Bacaan »
Namun, Anda perlu ingat bahwa
sistem tersebut tidak meredam gerakan subjek sehingga sebaik-baiknya
teknologi yang ada pada kamera, Anda masih perlu belajar bagaimana
memaksimalkannya. Dengan membeli lensa atau bodi yang lebih mahal, bukan
berarti foto Anda tidak akan gagal.
5. “Ini lensa Jerman”
Carl-Zeiss,
Leica, Schneider-Kreuznach. Ini adalah beberapa merek Jerman yang
sukses merambah ke era digital. Banyak merek Jerman menikmati posisi
sebagai merek premium saat fotografi film (analog), tetapi gagal
bersaing dengan perkembangan teknologi Jepang di era digital. Lalu, yang
sukses berarti produknya bagus dong? Satu hal yang perlu Anda ketahui,
rahasia kesuksesan merek Jerman di era digital adalah dengan bekerja
sama dengan … produsen Jepang.
Ya, beberapa produsen Jerman dapat
tetap bersaing dengan memasarkan produk Jepang di bawah merek mereka.
Leica D-Lux 4 adalah salah satu contoh. Produk tersebut sebenarnya sama
persis dengan Panasonic LX3. Beberapa merek Jerman bahkan tidak lagi
memasarkan, hanya menerima royalti dari produsen Asia sehingga produk
mereka dapat dipasarkan dengan merek Jerman. Taktik pemasaran seperti
ini terbukti efektif, tetapi Anda jangan menilai sebuah kamera lebih
baik hanya karena ada merek Jerman tercantum padanya.
6. 15x zoom! 30x zoom!
Yang mereka katakan: “Lensa/kamera ini lebih baik karena zoomnya panjang”
Kenyataannya: Zoom yang panjang memperlambat kinerja lensa dan berpotensi menurunkan kualitas gambar
Akhir-akhir
ini ada beberapa lensa ultrazoom yang cukup baik, tetapi lensa tersebut
tidak murah. Generasi pertama lensa ultrazoom memiliki banyak masalah,
termasuk ketiadaan sistem peredam getar pada beberapa merek. Silahkan
saja memilih tipe lensa ini, tetapi yakinkan bahwa lensa tersebut adalah
tipe terbaru.
Jika lensa ultrazoom terdapat pada kamera saku,
masalahnya bertambah. Selain lambat, ukuran kamera juga membesar. Saat
ini sudah ada kamera seukuran batang sabun dengan rentang zoom 14x
seperti Canon SX210, karena itu tak perlu memilih kamera yang besar jika
ingin zoom yang panjang. Kecuali jika Anda memang ingin kamera
SLR-like, yang membawa kita ke poin berikutnya…
7. “Ini sudah mirip SLR”

Kumpulan Tugas »
• a. Jawablah pertanyaan berikut berdasarkan bacaan tentang klaim pemasaran kamera.
(i) Produk Panasonic apa yang disebut sama persis dengan Leica D-Lux 4?
(ii) Berapa rentang zoom Canon SX210?
(iii) Apa rahasia kesuksesan merek Jerman di era digital?
• b. Salin kata demi kata bagian bacaan tentang klaim pemasaran kamera di antara "Namun, Anda perlu" dan "dengan … produsen Jepang.", termasuk kedua batas tersebut.
• c. Teruskan bacaan tentang klaim pemasaran kamera mulai dari kalimat terakhirnya.

Gambar dengan penanda bagian tubuh yang dilokalisasi
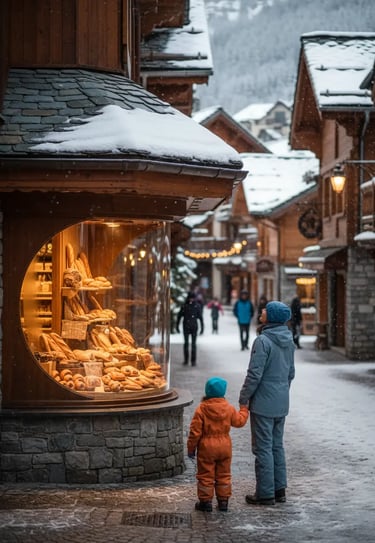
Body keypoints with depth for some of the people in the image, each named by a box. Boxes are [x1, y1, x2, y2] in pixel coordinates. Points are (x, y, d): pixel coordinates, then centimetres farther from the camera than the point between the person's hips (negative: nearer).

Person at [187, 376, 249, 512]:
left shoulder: (201, 409, -13)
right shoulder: (229, 408, -5)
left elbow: (195, 431, -11)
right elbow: (239, 421, 11)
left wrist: (191, 448, 0)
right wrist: (244, 409, 29)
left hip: (206, 447, -3)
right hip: (225, 445, 3)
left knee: (205, 475, 7)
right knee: (223, 475, 14)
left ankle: (205, 501, 11)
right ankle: (223, 501, 18)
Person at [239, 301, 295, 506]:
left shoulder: (263, 341, -19)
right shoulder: (288, 341, 7)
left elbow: (254, 374, -20)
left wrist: (244, 398, -10)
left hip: (263, 403, -8)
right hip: (281, 404, 8)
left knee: (263, 448, -1)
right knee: (277, 446, 16)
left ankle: (265, 493, 3)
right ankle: (279, 489, 21)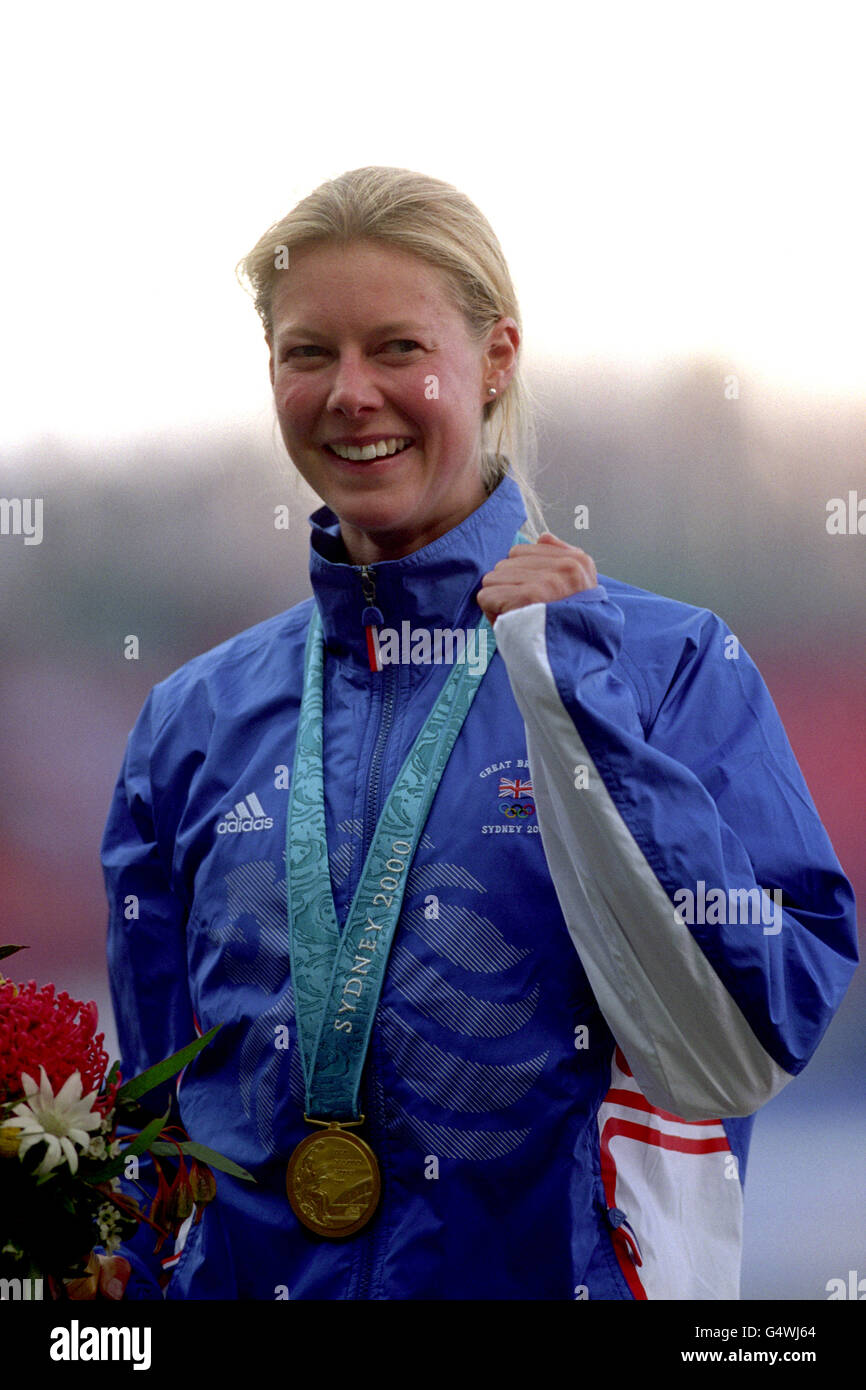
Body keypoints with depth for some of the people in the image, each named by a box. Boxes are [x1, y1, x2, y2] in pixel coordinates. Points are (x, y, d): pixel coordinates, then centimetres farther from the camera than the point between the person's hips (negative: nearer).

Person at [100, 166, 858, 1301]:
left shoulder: (673, 667, -7)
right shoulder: (197, 719, 3)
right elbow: (149, 1108, 9)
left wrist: (576, 709, -20)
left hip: (557, 1270, -3)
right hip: (251, 1274, 3)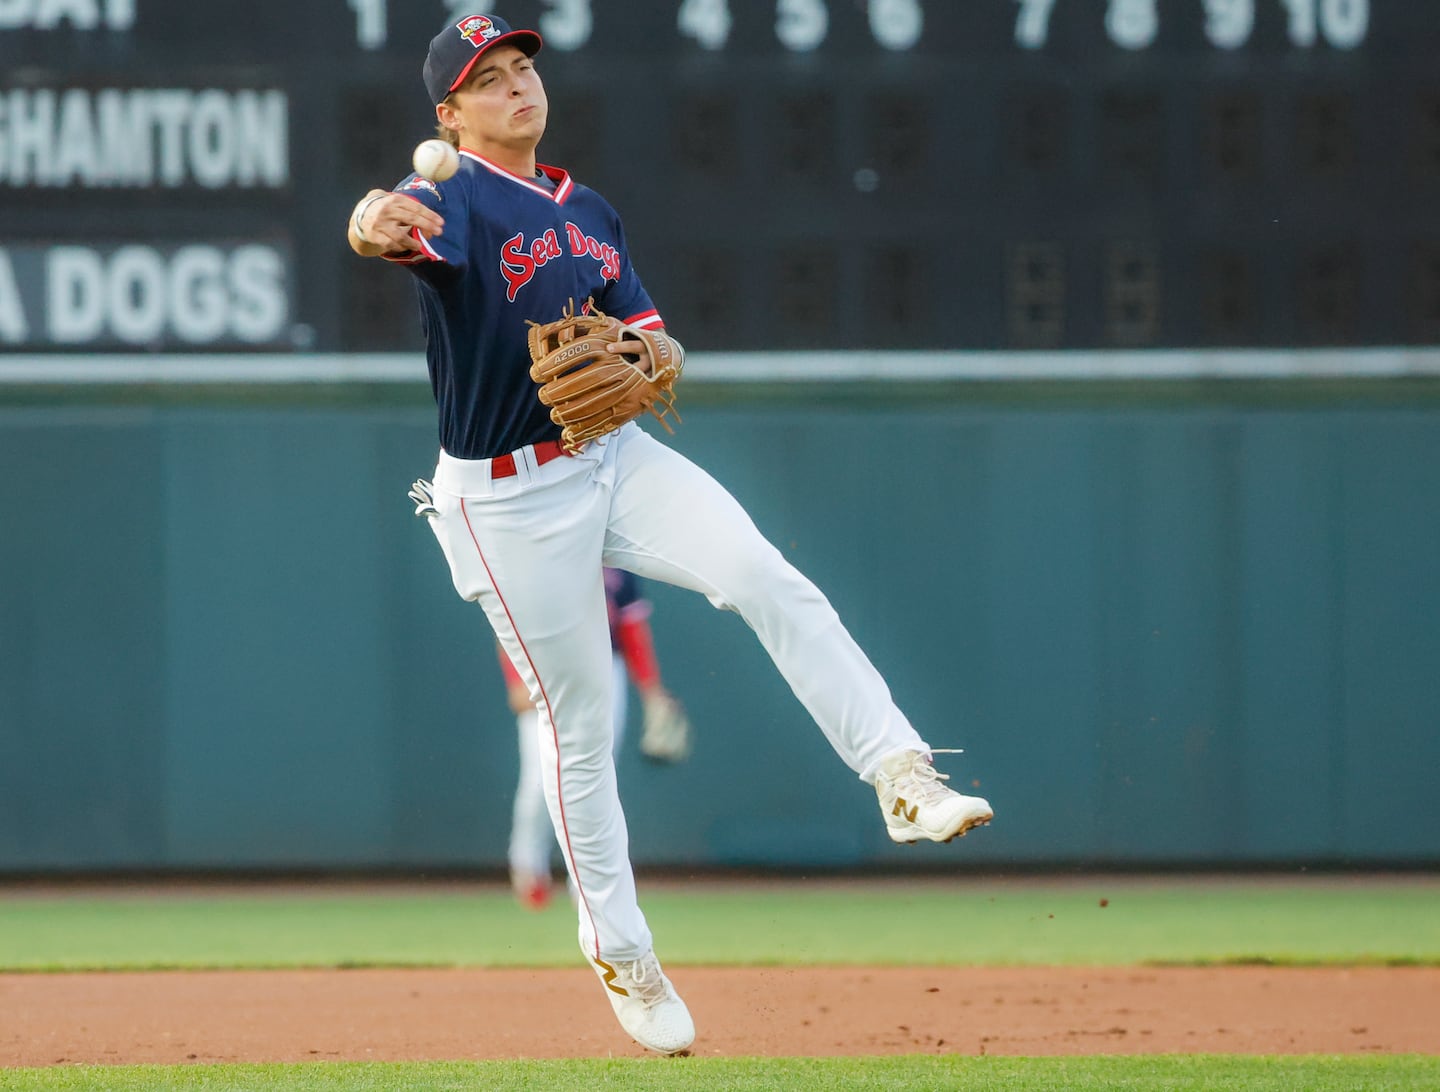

Jawaban per Nomor »
• a.
(i) Panasonic LX3
(ii) 14x
(iii) Bekerja sama dengan produsen Jepang

• b.
Namun, Anda perlu ingat bahwa
sistem tersebut tidak meredam gerakan subjek sehingga sebaik-baiknya
teknologi yang ada pada kamera, Anda masih perlu belajar bagaimana
memaksimalkannya. Dengan membeli lensa atau bodi yang lebih mahal, bukan
berarti foto Anda tidak akan gagal.
5. “Ini lensa Jerman”
Carl-Zeiss,
Leica, Schneider-Kreuznach. Ini adalah beberapa merek Jerman yang
sukses merambah ke era digital. Banyak merek Jerman menikmati posisi
sebagai merek premium saat fotografi film (analog), tetapi gagal
bersaing dengan perkembangan teknologi Jepang di era digital. Lalu, yang
sukses berarti produknya bagus dong? Satu hal yang perlu Anda ketahui,
rahasia kesuksesan merek Jerman di era digital adalah dengan bekerja
sama dengan … produsen Jepang.

• c.
Yang mereka katakan: “Kamera ini keren lho Pak/Bu, sudah seperti DSLR”
Kenyataannya: Kamera SLR-like masih 2-4 kali lebih lambat dibandingkan DSLR.
DSLR
menjadi pilihan jurnalis bukan karena kualitas gambarnya karena untuk
kualitas cetak koran, kamera saku masih bisa menyamai DSLR. Sebaliknya,
jurnalis membutuhkan kecepatan DSLR. Padahal, kecepatan shot-to-shot,
zooming, dan AF kamera SLR-like belum bisa menyamai DSLR sejati.
Selain
itu, banyak orang menyukai efek ruang tajam tipis (shallow DOF) yang
dapat diberikan DSLR tetapi sulit dilakukan dengan kamera SLR-like.
Kamera SLR-like memang masih memiliki rentang zoom terpanjang, sampai
30x. Tetapi selain itu, tidak ada alasan kenapa Anda tak dapat memilih
kamera yang lebih kecil atau memilih DSLR sejati.
8. Screen protector & Filter
Yang mereka katakan: “Tidak sekalian anti-gores dan filter lensa, Pak/Bu?”
Kenyataannya: Filter dan anti-gores berpotensi merusak kualitas gambar dan kualitas display
Layar
LCD kamera kelas menengah ke atas sudah dilengkapi lapisan yang scratch
resistant. Sampai batas tertentu, lapisan ini dapat menahan goresan.
Yang lebih penting, kebanyakan layar LCD kamera telah dilengkapi lapisan
anti refleksi sehingga layar lebih visible saat digunakan outdoor.
Pemasangan anti gores dapat menganulir fungsi lapisan anti refleksi ini.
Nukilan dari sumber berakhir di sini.